According to the Guardian, Sainsbury’s launched its “Waste Less, Save More” initiative  to save £10m over five years. It figured, according to the paper, that the average UK family throws away £700 of food each year. It thus set out to slash by 50%.

But at the end of a one-year £1m trial in the market town of Swadlincote, Derbyshire, it decided the effort was too aggressive, at least initially, the story says.

But the target was in synch the United Nations’ sustainable development, which wants to cut in half the per capita global food waste by 2030. The UN estimates that global food loss and waste causes about $940 billion (£770bn) a year in economic losses, the story says. It is unfortunate, given that a third of the world’s food is wasted while one in nine people remain malnourished, the story reads.

What the supermarket chain has done is to create apps and small fridges that better assist consumers when it comes to buying what they need.

Waste Less, Save More is a brand new way of working and completely different to what anyone has done before, so it was hard to define a measure of success,” said Paul Crewe, head of sustainability, energy, engineering and environment for Sainsbury’s, in the Guardian.

“Having spent the last year getting under the skin of household food waste, we have realized that this kind of behavioral change won’t happen overnight, but we have definitely seen positive progress on what will be a longer journey,” he concludes, in the story.

In a separate story for Environmental Leader, Jessica Hardcastle reports that companies are saving $14 in operating costs for every $1 they invest in reducing food waste.

That is coming from The Business Case for Reducing Food Loss and Waste, she writes, which evaluated financial cost and benefit data for 1,200 sites across 700 companies in 17 countries. Companies, for example, are quantifying food waste as well as changing packages to extend shelf life.

The savings thus come from things like increasing the share of food that is sold to customers and introducing new product lines made from food that otherwise would have been lost or wasted, she writes, referencing the report.
____________________
* _WORK INSTRUCTION 1_:
In the food waste article, where was Sainsbury's one-year £1m trial held?
The listing that comes next is unrelated to the food waste article.

[Quiz items based on charts]
____________________
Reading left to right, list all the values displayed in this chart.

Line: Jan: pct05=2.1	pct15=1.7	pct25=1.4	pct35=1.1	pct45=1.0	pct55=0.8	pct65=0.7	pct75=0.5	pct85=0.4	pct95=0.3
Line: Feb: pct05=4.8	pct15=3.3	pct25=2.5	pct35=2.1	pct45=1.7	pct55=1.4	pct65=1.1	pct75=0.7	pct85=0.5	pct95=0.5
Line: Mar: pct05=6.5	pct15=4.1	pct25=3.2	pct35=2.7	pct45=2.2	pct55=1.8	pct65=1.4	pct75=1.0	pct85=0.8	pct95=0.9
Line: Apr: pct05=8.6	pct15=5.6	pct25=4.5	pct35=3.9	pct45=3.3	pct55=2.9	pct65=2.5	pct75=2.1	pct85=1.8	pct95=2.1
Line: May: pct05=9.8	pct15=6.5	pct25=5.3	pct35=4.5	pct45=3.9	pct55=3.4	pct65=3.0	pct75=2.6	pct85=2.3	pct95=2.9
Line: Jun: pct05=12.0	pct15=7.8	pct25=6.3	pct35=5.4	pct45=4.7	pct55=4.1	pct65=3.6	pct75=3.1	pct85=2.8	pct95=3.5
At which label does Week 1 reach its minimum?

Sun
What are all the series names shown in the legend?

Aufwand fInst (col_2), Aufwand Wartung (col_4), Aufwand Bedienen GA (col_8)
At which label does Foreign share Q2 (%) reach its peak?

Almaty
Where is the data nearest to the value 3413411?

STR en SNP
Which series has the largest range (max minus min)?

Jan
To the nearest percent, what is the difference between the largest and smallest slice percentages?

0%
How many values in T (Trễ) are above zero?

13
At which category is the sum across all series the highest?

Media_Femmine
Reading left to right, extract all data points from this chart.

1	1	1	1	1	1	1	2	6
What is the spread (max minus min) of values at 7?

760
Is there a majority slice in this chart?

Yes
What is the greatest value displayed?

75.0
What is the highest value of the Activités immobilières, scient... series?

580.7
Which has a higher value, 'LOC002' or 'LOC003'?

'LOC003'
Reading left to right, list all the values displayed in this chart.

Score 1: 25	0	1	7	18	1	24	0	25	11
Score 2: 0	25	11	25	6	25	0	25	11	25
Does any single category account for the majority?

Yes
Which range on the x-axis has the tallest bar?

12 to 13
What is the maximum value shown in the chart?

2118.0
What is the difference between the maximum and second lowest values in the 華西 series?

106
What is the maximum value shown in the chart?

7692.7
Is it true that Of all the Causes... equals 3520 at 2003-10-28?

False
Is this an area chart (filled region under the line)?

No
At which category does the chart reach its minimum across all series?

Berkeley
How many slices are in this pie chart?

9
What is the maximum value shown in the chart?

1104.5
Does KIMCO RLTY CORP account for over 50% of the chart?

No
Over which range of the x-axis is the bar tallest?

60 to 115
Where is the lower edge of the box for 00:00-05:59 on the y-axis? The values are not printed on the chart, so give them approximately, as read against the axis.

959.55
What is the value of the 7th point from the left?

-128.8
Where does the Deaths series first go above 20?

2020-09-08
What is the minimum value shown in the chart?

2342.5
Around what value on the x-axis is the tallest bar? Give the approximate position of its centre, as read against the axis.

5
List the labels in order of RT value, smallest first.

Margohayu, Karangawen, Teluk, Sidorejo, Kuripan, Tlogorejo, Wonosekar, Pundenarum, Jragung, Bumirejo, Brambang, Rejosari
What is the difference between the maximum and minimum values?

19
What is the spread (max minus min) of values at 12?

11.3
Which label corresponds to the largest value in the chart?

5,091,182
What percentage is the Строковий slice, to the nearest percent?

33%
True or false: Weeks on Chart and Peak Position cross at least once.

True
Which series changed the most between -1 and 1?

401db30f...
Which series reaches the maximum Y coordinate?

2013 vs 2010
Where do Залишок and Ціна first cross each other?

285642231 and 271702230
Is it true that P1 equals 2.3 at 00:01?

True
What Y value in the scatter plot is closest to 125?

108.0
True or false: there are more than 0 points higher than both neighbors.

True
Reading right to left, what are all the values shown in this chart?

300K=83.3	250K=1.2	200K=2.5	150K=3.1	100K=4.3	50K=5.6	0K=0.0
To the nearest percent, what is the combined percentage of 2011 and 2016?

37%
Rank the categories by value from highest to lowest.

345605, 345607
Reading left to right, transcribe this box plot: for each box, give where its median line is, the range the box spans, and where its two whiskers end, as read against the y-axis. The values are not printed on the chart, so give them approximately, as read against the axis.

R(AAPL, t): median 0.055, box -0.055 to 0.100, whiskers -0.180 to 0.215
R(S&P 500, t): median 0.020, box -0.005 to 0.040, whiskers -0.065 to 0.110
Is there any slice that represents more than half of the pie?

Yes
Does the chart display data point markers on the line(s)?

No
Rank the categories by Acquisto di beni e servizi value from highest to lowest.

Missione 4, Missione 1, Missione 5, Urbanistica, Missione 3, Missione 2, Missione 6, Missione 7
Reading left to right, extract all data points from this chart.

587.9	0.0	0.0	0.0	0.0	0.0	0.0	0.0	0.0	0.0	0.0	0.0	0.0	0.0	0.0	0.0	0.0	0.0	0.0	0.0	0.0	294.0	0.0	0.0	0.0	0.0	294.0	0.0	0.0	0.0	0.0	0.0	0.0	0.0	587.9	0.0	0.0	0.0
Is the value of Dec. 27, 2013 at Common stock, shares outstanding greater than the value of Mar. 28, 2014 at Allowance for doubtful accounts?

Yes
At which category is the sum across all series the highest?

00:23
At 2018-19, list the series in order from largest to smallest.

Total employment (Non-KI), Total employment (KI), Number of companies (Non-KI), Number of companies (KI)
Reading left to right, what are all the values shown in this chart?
____________________
* _WORK INSTRUCTION 2_:
Reproduce the stretch of the listing from the line that contains "Bumirejo, Brambang, Rejosari" through the line that contains "What percentage is".

* _EXERCISE RESULT 1_:
In the market town of Swadlincote, Derbyshire.

* _EXERCISE RESULT 2_:
Margohayu, Karangawen, Teluk, Sidorejo, Kuripan, Tlogorejo, Wonosekar, Pundenarum, Jragung, Bumirejo, Brambang, Rejosari
What is the difference between the maximum and minimum values?

19
What is the spread (max minus min) of values at 12?

11.3
Which label corresponds to the largest value in the chart?

5,091,182
What percentage is the Строковий slice, to the nearest percent?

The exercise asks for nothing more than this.